Reproduce the records word for word, leaving out any pictures they hold.

[Saved entries]
[Start of section]

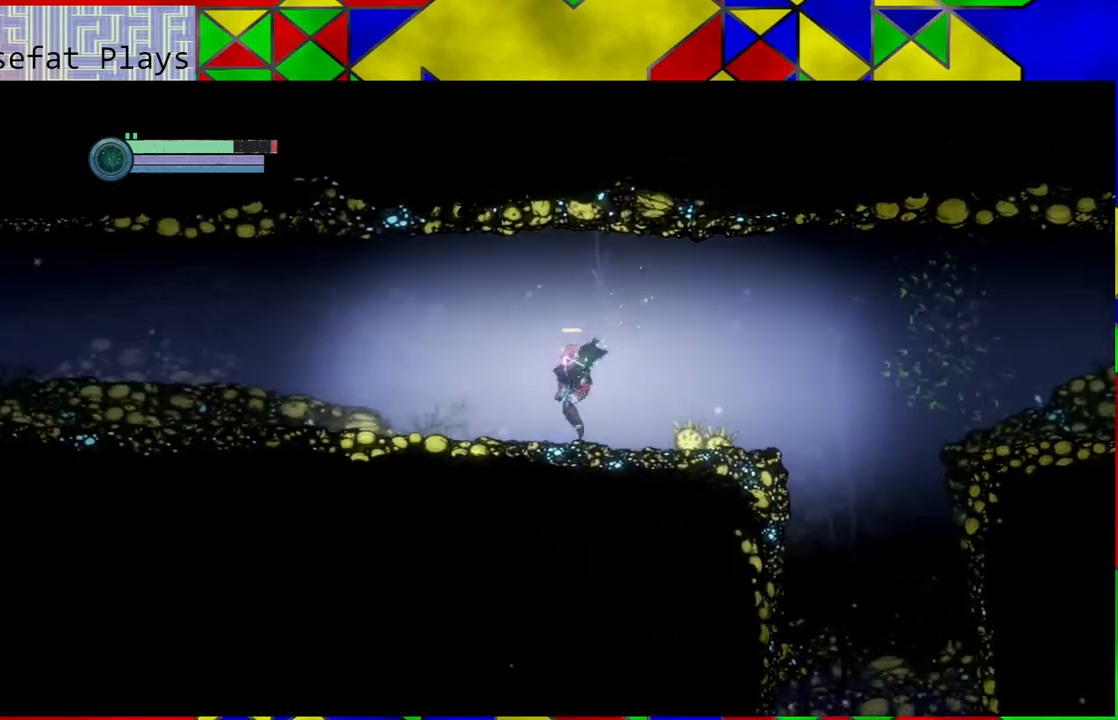
{"buttons": [], "left_stick": "left", "right_stick": "center", "events": []}
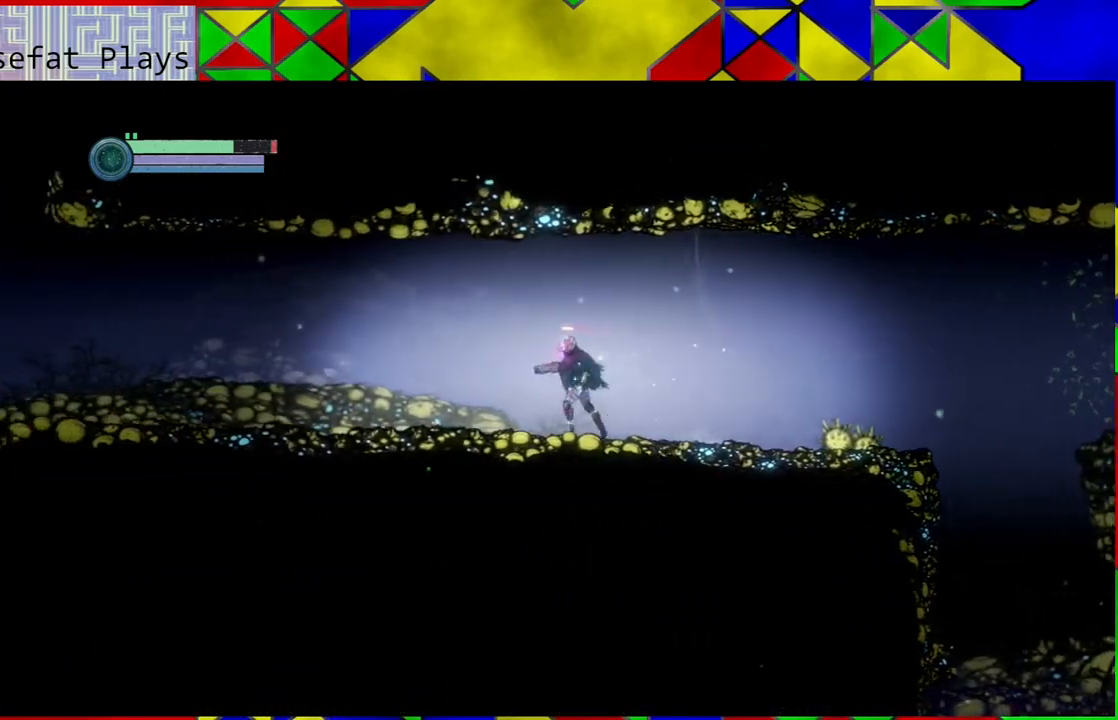
{"buttons": [], "left_stick": "left", "right_stick": "center", "events": []}
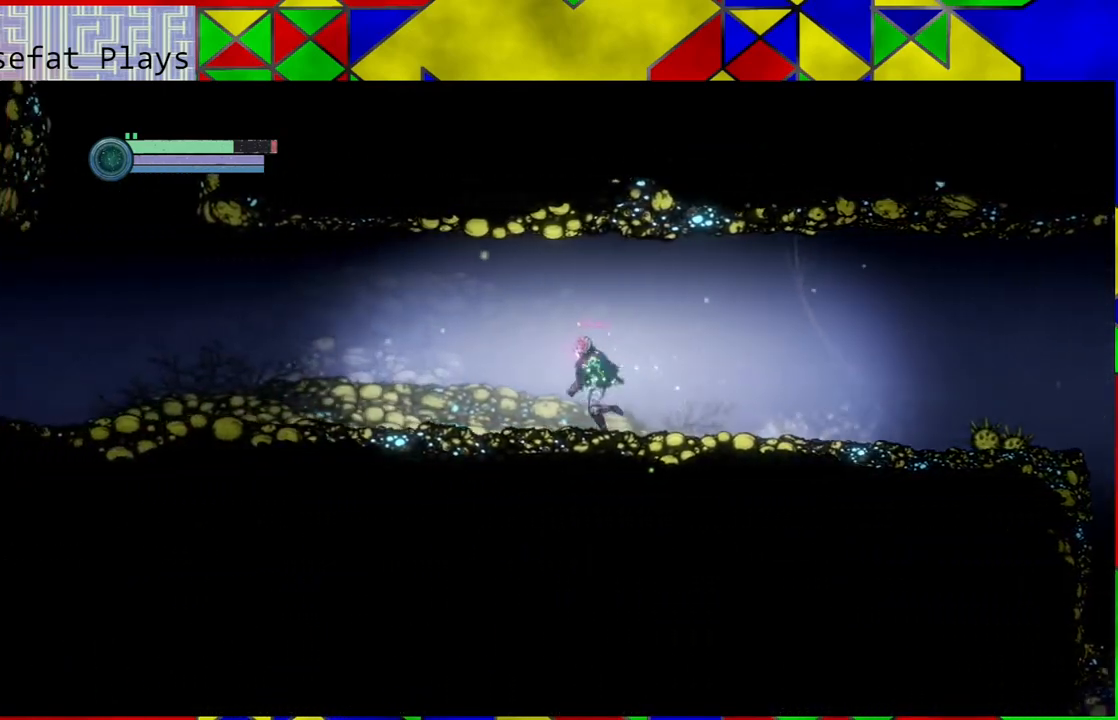
{"buttons": [], "left_stick": "left", "right_stick": "center", "events": []}
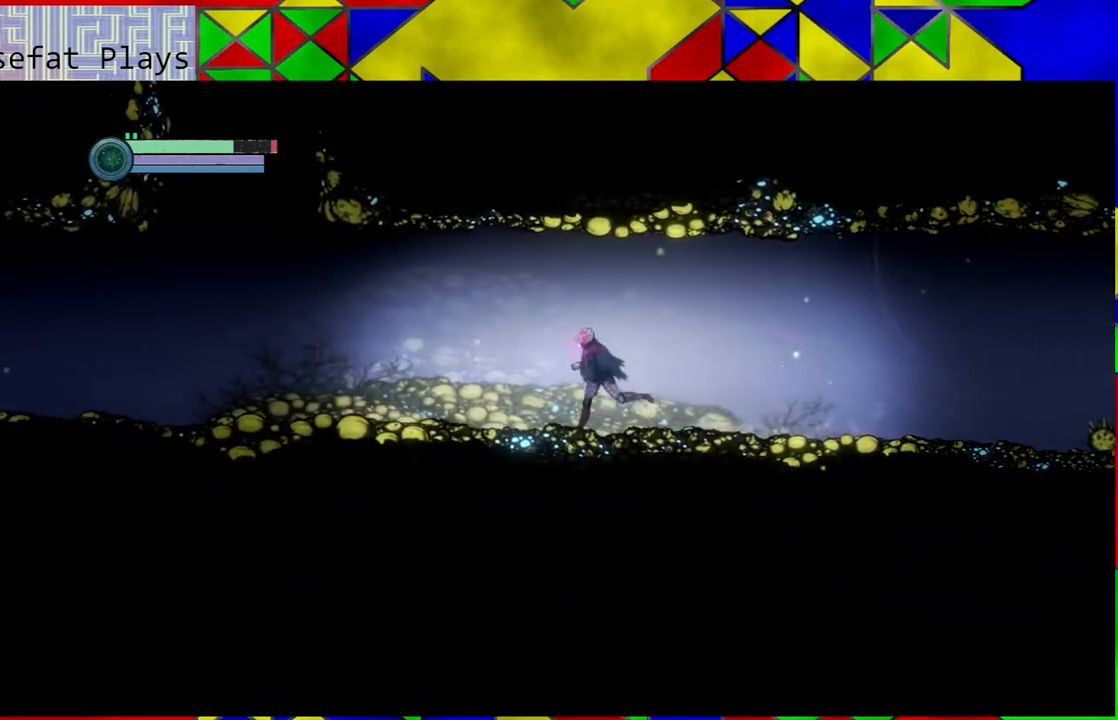
{"buttons": [], "left_stick": "left", "right_stick": "center", "events": []}
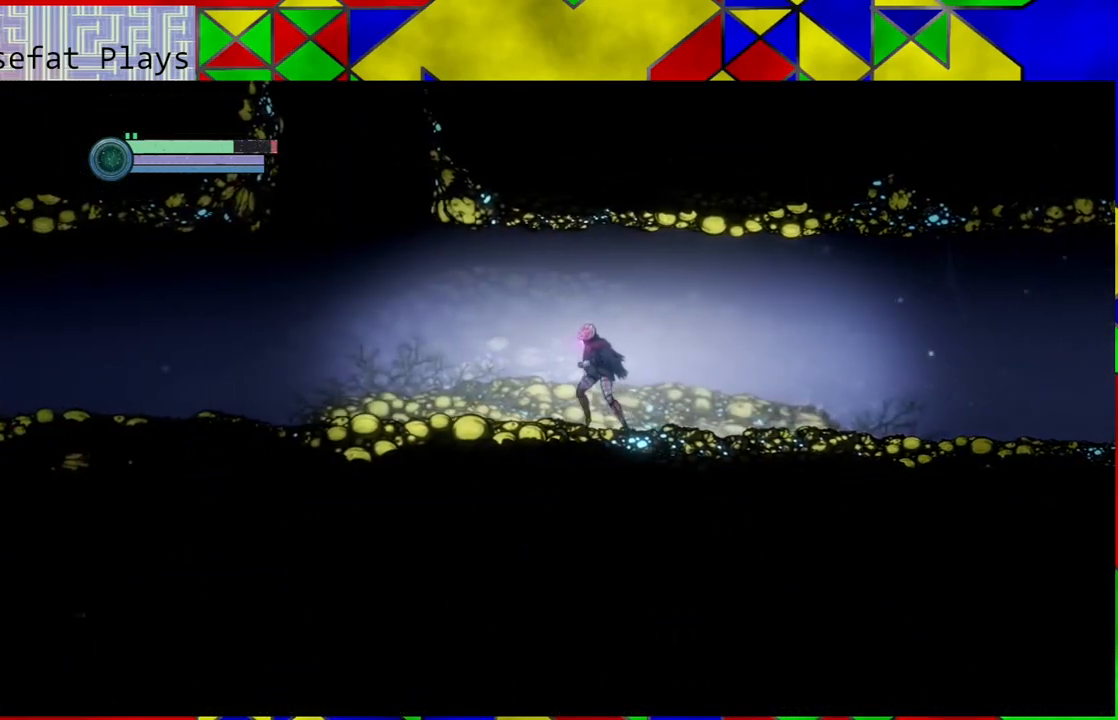
{"buttons": [], "left_stick": "left", "right_stick": "center", "events": []}
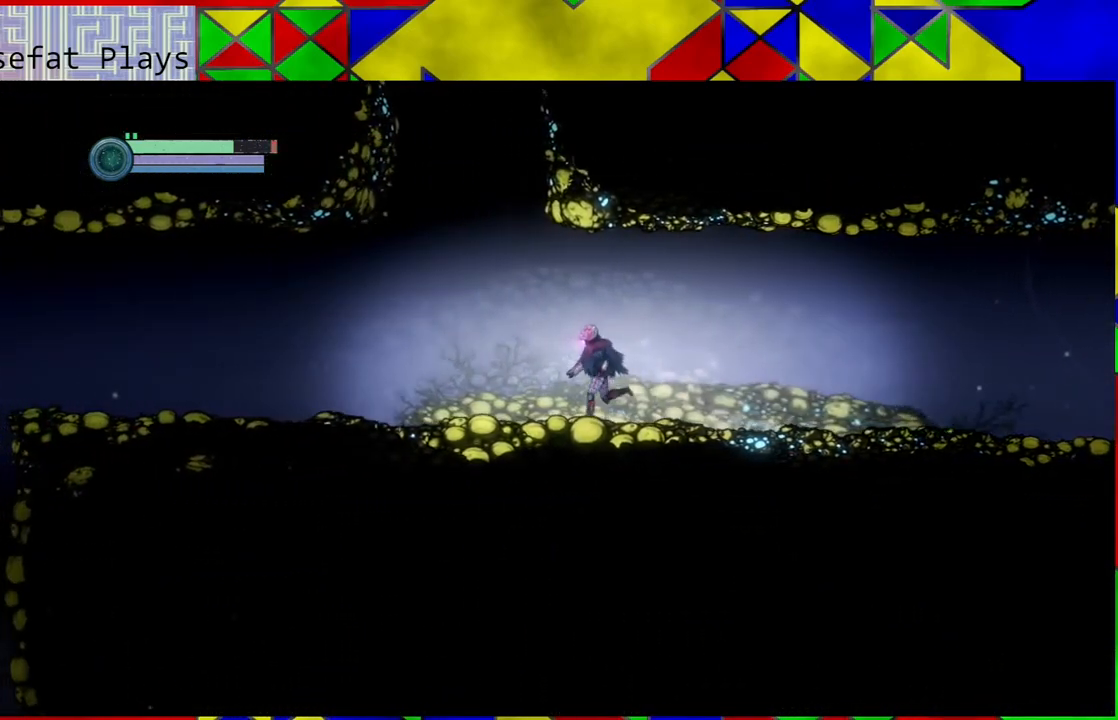
{"buttons": [], "left_stick": "left", "right_stick": "center", "events": []}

[End of section]

● Solution below
{"buttons": [], "left_stick": "left", "right_stick": "center", "events": []}
{"buttons": [], "left_stick": "left", "right_stick": "center", "events": []}
{"buttons": [], "left_stick": "left", "right_stick": "center", "events": []}
{"buttons": [], "left_stick": "left", "right_stick": "center", "events": []}
{"buttons": [], "left_stick": "left", "right_stick": "center", "events": []}
{"buttons": [], "left_stick": "left", "right_stick": "center", "events": []}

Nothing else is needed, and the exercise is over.